The 0.0 was not the model being stupid. It was my harness being broken. If I had trusted that 0.0 at face value, I would have thrown out a model that was fine and gone shopping for a more expensive one to fix a problem the expensive one did not have. That is why a bad score is a question, not a verdict. Before I believe a model is the problem, I run it through my own harness and check whether the harness is the problem. Most of the time, early on, it was the harness.
I built that lesson into a gate so I could not forget it. Every harnessed run gets compared against the same model with no harness at all. The harness passes only if it scores at least as high as the naked model, minus a three-point cushion. If the harness makes the model worse than running it bare, that is a failure, and the scoreboard prints it as one: the run above shows up as Naked 0.800, Harnessed 0.000, a regression of eighty points, FAIL.

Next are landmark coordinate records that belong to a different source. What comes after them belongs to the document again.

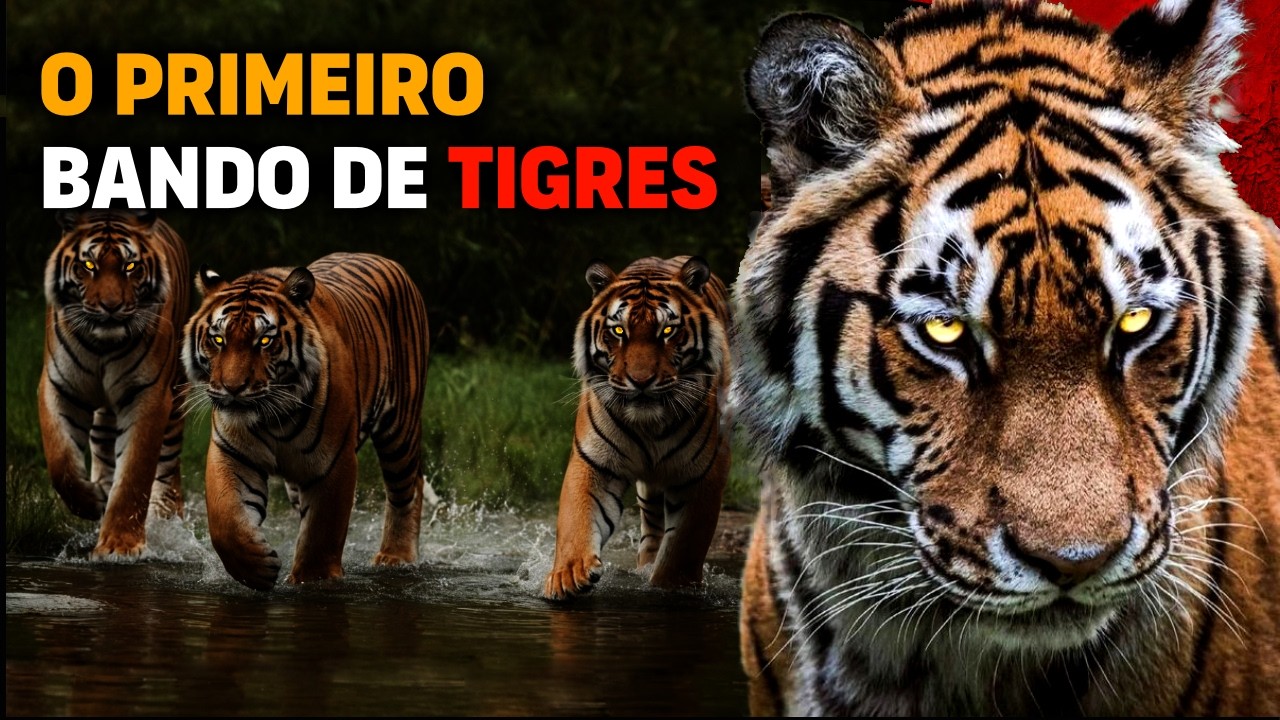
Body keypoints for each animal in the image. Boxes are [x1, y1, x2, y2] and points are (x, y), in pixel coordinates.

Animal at [39, 209, 190, 557]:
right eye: (88, 265)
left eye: (130, 267)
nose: (110, 306)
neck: (102, 346)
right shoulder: (59, 386)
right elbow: (61, 462)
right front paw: (92, 501)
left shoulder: (148, 396)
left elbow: (135, 473)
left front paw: (120, 545)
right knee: (103, 444)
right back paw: (103, 490)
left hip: (176, 397)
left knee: (168, 467)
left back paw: (166, 517)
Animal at [182, 252, 430, 591]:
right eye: (218, 339)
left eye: (264, 341)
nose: (232, 389)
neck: (272, 418)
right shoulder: (231, 452)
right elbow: (226, 522)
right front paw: (256, 568)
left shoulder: (334, 463)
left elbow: (320, 534)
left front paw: (313, 581)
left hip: (399, 428)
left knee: (408, 487)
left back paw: (396, 557)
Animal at [543, 256, 733, 600]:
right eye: (619, 330)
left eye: (668, 330)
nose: (640, 381)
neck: (650, 424)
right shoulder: (594, 461)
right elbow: (576, 518)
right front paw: (568, 575)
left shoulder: (705, 472)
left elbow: (686, 542)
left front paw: (672, 586)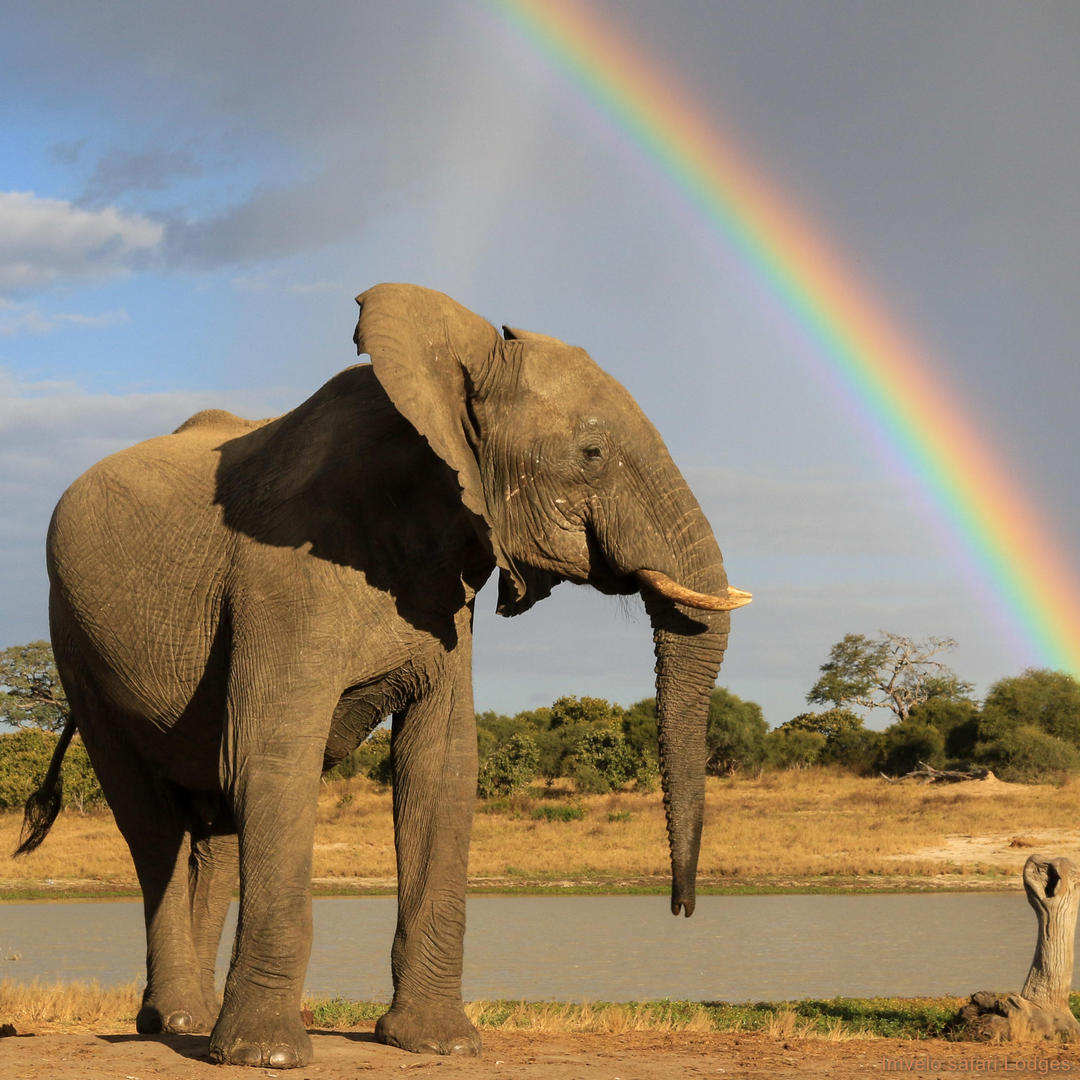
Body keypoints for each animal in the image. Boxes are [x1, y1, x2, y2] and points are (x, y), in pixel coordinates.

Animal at [16, 282, 750, 1067]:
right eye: (592, 454)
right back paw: (180, 1021)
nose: (680, 908)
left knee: (212, 829)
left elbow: (441, 766)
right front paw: (266, 1058)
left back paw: (191, 1021)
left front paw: (438, 1044)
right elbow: (272, 759)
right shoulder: (282, 577)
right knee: (153, 826)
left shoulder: (446, 591)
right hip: (75, 640)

The gate is written as a plain if that fails closed, not an assertion, because the optimized Python flag strips assertions out and I did not want this check to vanish in production. And the comparison is pinned to a hash of the question set, so I cannot quietly swap in easier questions after seeing how the harness did. You cannot cherry-pick past it.
Small model, tuned harness
The last thing the evals taught me is how far a small model goes once the harness is right. But I should be honest about where that small model starts, because it is the reason the harness matters at all. Point one of these small models at real agentic work: a string of tool calls, a context that grows every turn, a task that needs several steps held in its head. Naked, it falls apart. It loses the thread as the context rots, spins in reasoning loops, fumbles the tool calls, and returns almost nothing usable. The score without a harness is near zero.

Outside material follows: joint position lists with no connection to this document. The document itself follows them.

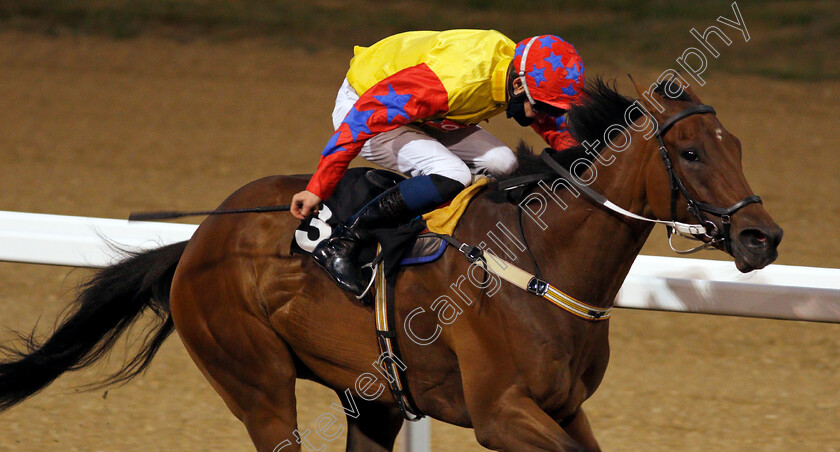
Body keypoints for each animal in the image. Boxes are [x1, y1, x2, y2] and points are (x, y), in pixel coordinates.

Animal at [0, 79, 780, 450]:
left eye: (738, 144)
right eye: (690, 152)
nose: (762, 237)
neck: (541, 262)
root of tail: (193, 246)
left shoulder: (564, 408)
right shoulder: (502, 414)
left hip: (369, 396)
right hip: (255, 381)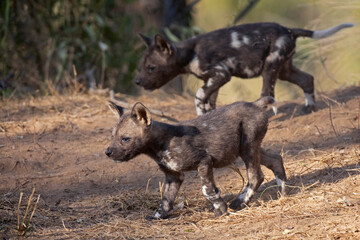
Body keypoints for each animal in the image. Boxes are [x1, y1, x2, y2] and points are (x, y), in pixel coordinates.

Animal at [105, 96, 286, 218]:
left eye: (125, 139)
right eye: (112, 136)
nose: (108, 152)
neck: (160, 144)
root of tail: (255, 103)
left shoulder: (204, 161)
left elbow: (208, 190)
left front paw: (221, 211)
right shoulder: (173, 176)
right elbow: (166, 200)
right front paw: (158, 217)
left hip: (247, 148)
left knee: (256, 176)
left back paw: (239, 203)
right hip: (248, 149)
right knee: (276, 159)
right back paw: (283, 192)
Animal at [135, 22, 352, 115]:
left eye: (151, 68)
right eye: (141, 67)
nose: (137, 81)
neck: (189, 54)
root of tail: (288, 29)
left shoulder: (221, 74)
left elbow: (198, 96)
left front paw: (201, 115)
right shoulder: (212, 80)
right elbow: (210, 101)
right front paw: (209, 118)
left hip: (270, 67)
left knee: (268, 93)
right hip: (284, 70)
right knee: (307, 79)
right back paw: (309, 108)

The harness is the load-bearing part. It keeps the context tight, catches the loops, and structures the tool use so a cheap model can finish the job. Parity here belongs to the model plus the harness, not the model alone, and the harness is the part I built.

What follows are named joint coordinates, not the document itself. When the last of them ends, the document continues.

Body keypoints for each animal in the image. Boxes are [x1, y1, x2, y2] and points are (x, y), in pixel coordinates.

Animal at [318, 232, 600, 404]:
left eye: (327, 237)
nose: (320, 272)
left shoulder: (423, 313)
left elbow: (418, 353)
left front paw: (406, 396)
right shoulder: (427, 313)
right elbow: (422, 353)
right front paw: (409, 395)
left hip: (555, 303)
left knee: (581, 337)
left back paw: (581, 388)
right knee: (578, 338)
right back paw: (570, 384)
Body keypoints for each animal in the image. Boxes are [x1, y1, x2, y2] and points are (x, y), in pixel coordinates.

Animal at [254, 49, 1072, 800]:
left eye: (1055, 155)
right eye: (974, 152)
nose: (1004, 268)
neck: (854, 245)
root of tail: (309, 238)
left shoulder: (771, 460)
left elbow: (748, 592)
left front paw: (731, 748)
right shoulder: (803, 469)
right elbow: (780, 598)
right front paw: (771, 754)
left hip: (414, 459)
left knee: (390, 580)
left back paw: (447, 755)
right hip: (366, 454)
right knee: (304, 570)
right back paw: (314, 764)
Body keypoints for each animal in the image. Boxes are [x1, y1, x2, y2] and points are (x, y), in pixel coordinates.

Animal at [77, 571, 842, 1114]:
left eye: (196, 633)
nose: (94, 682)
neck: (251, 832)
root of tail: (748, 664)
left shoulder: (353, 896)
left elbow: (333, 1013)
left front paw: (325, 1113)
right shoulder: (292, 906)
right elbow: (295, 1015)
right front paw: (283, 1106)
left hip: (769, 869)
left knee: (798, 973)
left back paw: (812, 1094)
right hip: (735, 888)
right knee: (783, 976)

In my local model catalog, a small 26B model scored a perfect 100 on a structured-task suite at about 700 milliseconds a task. A model roughly five times its size scored the same 100, and took 22,766 milliseconds, about 28 times slower, for an identical score. My note from that run was that the small model was the only one I tested that currently looked appropriate for unattended low-risk implementation loops.
When that suite saturated and stopped telling me anything, I built a harder one. On that, the small model scored 76 and the large one 78. Near-parity, and the small model was still six times faster. The honest part: these are open-weight local models, not frontier APIs; the parity is on a narrow suite; and both sat below the score I require (85) before I will trust a model to run unattended. Neither earned that trust yet. But "the big one is 28 times slower for the same answer" is a fact I only have because I measured it myself.
The rule
Run it through your own eval before you believe any number. Make cost and outcome both vote, and keep their votes separate. When a score looks bad, check whether you broke the harness before you blame the model. Do that, and a small or free model with a tuned harness will surprise you. The same model without the harness will not: on real agentic work, naked, it scores near zero, and that gap from naked to harnessed is why the harness is worth building at all. With the harness, a cheap model will not beat the frontier, but it gets close enough that the extra price stops being worth paying.
The correct data is the correct data. Everything else is someone else's benchmark. (I have a separate post on the time my autonomous system forged its own passing metrics outright, a different failure than this one.)